++++ MATERIAL FOR THIS EXERCISE

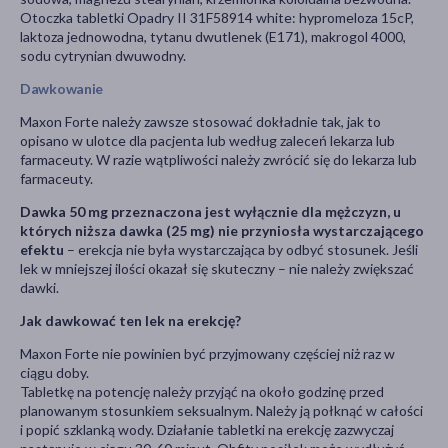
Otoczka tabletki Opadry II 31F58914 white: hypromeloza 15cP,
laktoza jednowodna, tytanu dwutlenek (E171), makrogol 4000,
sodu cytrynian dwuwodny.
Dawkowanie
Maxon Forte należy zawsze stosować dokładnie tak, jak to
opisano w ulotce dla pacjenta lub według zaleceń lekarza lub
farmaceuty. W razie wątpliwości należy zwrócić się do lekarza lub
farmaceuty.
Dawka 50 mg przeznaczona jest wyłącznie dla mężczyzn, u
których niższa dawka (25 mg) nie przyniosła wystarczającego
efektu
– erekcja nie była wystarczająca by odbyć stosunek. Jeśli
lek w mniejszej ilości okazał się skuteczny – nie należy zwiększać
dawki.
Jak dawkować ten lek na erekcję?
Maxon Forte nie powinien być przyjmowany częściej niż raz w
ciągu doby.
Tabletkę na potencję należy przyjąć na około godzinę przed
planowanym stosunkiem seksualnym. Należy ją połknąć w całości
i popić szklanką wody. Działanie tabletki na erekcję zazwyczaj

++++++++

Starting at the line that contains "Tabletkę na potencję", write out every line through the last one in the data above, exactly as it stands.

## [ANSWER SPACE]
Tabletkę na potencję należy przyjąć na około godzinę przed
planowanym stosunkiem seksualnym. Należy ją połknąć w całości
i popić szklanką wody. Działanie tabletki na erekcję zazwyczaj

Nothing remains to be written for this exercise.